Modeling of a screw extruder 3D printer using pellets or crushed polymer waste as the raw material

Abstract

In this article, the process of moving polymer material in the screw extruder of a 3D printer, which uses granules or crushed polymer waste as raw materials, is chosen as the object of mathematical modeling. It is noted that the modeling of screw extruders is a highly relevant task, as it is an essential tool for optimizing production processes in the polymer industry and other industries where they are used. It allows you to study and optimize the material cylinder's processes thoroughly. It is noted that the modeling of screw extruders for 3D printers, which use granules or shredded plastic waste, is a critical factor in supporting innovation, increasing production efficiency, improving product quality, and developing new technological solutions in various industries. It was noted that during the movement of the material along the channel of the extruder screw, several of its states continuously changed from a solid at the entrance of the channel to a viscous liquid at the exit. In the feed zone, the polymer is solid and moves along the material cylinder due to friction. A physical model was used in the simulation, in which compacted polymer particles do not move relative to each other during movement through the channel. This is because the internal friction forces in the polymer greatly outweigh the friction of the polymer on the steel, and the particles move as a single elastic compressible medium due to the balance of dry friction between the cylinder wall and the screw. The geometrical parameters of the extruder in the feed zone are shown. A diagram of the expanded extruder channel for calculating productivity is given. A diagram of the movement of material in it was drawn up to determine the productivity of the extruder feed zone. A mathematical model of productivity was obtained depending on the diameter of the screw, the frequency of rotation, the depth of the screw channel, and the angle of elevation of the screw line of the screw cutting.

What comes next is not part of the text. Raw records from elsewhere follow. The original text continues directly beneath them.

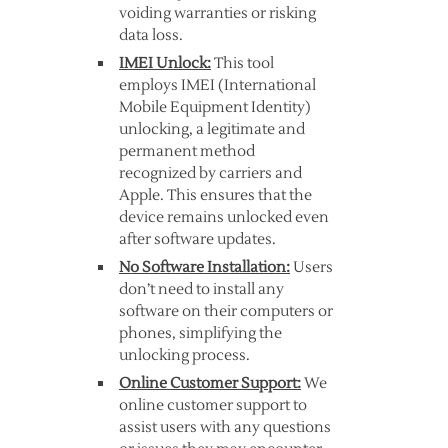
voiding warranties or risking
data loss.
IMEI Unlock:
This tool
employs IMEI (International
Mobile Equipment Identity)
unlocking, a legitimate and
permanent method
recognized by carriers and
Apple. This ensures that the
device remains unlocked even
after software updates.
No Software Installation:
Users
don’t need to install any
software on their computers or
phones, simplifying the
unlocking process.
Online Customer Support:
We
online customer support to
assist users with any questions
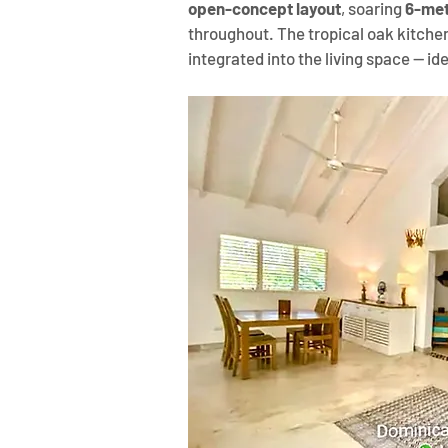
open-concept layout
, soaring 
6-met
throughout. The tropical oak kitchen
integrated into the living space — ide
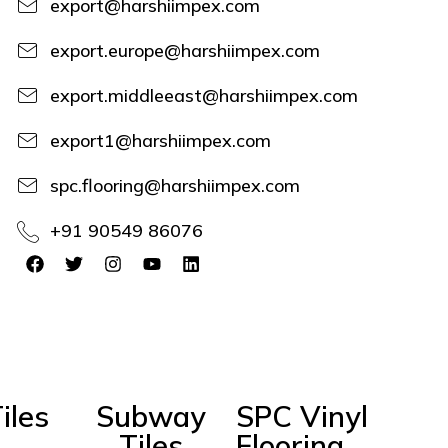
export@harshiimpex.com
export.europe@harshiimpex.com
export.middleeast@harshiimpex.com
export1@harshiimpex.com
spc.flooring@harshiimpex.com
+91 90549 86076
iles
Subway
SPC Vinyl
Tiles
Flooring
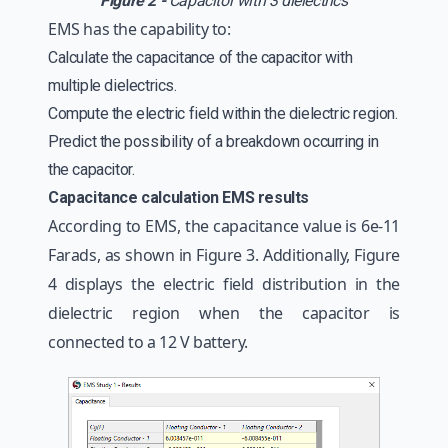
Figure 2 -
Capacitor with 3 dielectrics
EMS has the capability to:
Calculate the capacitance of the capacitor with
multiple dielectrics.
Compute the electric field within the dielectric region.
Predict the possibility of a breakdown occurring in
the capacitor.
Capacitance calculation EMS results
According to EMS, the capacitance value is 6e-11
Farads, as shown in Figure 3. Additionally, Figure
4 displays the electric field distribution in the
dielectric region when the capacitor is
connected to a 12 V battery.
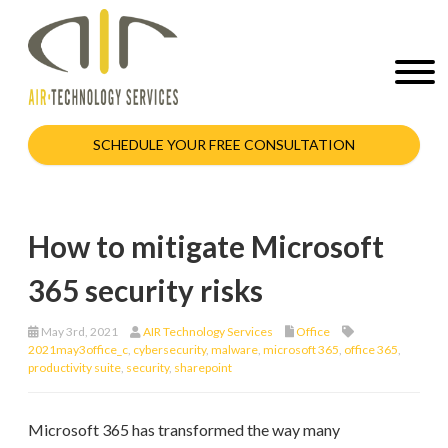
SCHEDULE YOUR FREE CONSULTATION
How to mitigate Microsoft
365 security risks
May 3rd, 2021
AIR Technology Services
Office
2021may3office_c
,
cybersecurity
,
malware
,
microsoft 365
,
office 365
,
productivity suite
,
security
,
sharepoint
Microsoft 365 has transformed the way many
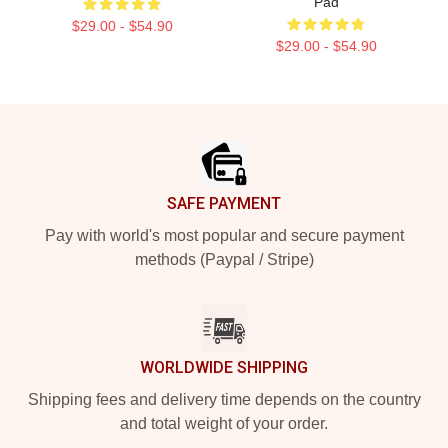
Pad
$29.00 - $54.90
$29.00 - $54.90
Footer
SAFE PAYMENT
Pay with world's most popular and secure payment
methods (Paypal / Stripe)
WORLDWIDE SHIPPING
Shipping fees and delivery time depends on the country
and total weight of your order.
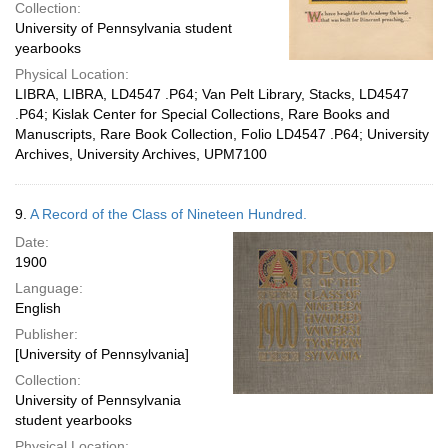
Collection:
University of Pennsylvania student
yearbooks
Physical Location:
LIBRA, LIBRA, LD4547 .P64; Van Pelt Library, Stacks, LD4547
.P64; Kislak Center for Special Collections, Rare Books and
Manuscripts, Rare Book Collection, Folio LD4547 .P64; University
Archives, University Archives, UPM7100
9.
A Record of the Class of Nineteen Hundred.
Date:
1900
Language:
English
Publisher:
[University of Pennsylvania]
Collection:
University of Pennsylvania
student yearbooks
Physical Location:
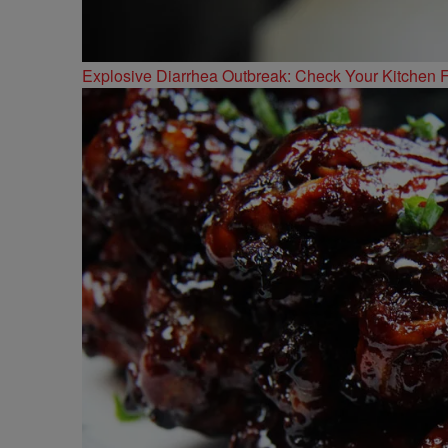
Explosive Diarrhea Outbreak: Check Your Kitchen F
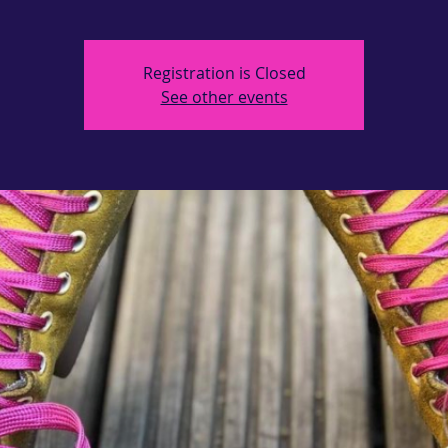
Registration is Closed
See other events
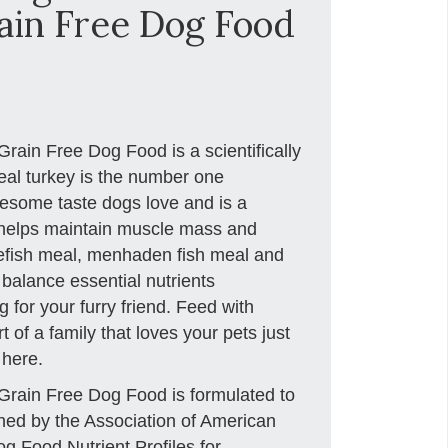
in Free Dog Food
ain Free Dog Food is a scientifically
eal turkey is the number one
lesome taste dogs love and is a
t helps maintain muscle mass and
itefish meal, menhaden fish meal and
 balance essential nutrients
 for your furry friend. Feed with
 of a family that loves your pets just
 here.
rain Free Dog Food is formulated to
ished by the Association of American
g Food Nutrient Profiles for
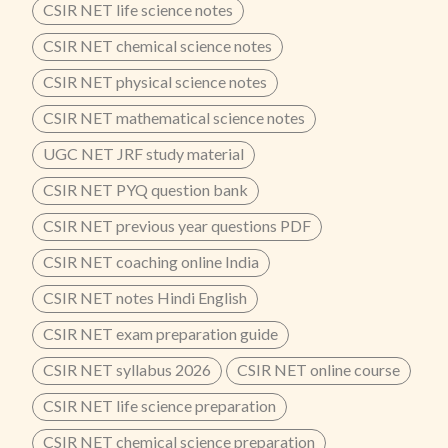
CSIR NET life science notes
CSIR NET chemical science notes
CSIR NET physical science notes
CSIR NET mathematical science notes
UGC NET JRF study material
CSIR NET PYQ question bank
CSIR NET previous year questions PDF
CSIR NET coaching online India
CSIR NET notes Hindi English
CSIR NET exam preparation guide
CSIR NET syllabus 2026
CSIR NET online course
CSIR NET life science preparation
CSIR NET chemical science preparation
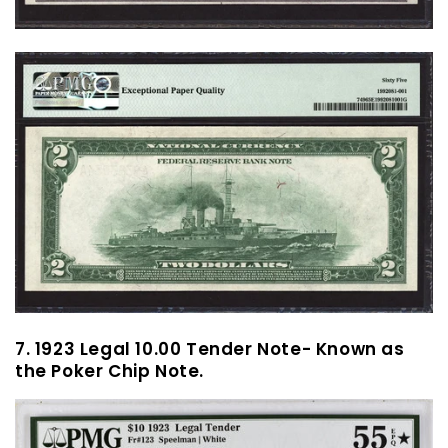
7. 1923 Legal 10.00 Tender Note- Known as
the Poker Chip Note.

The pressure in the extruder channel was calculated. A scheme for calculating the forces acting on the material in the feeding zone is given. A formula was obtained for determining the pressure in the material loading zone from the hopper, which connects the characteristics of the polymer material and the geometric parameters of the loading hopper. Keywords: 3D printer, screw extruder, modeling; polymer material; loading area; bunker; productivity; pressure.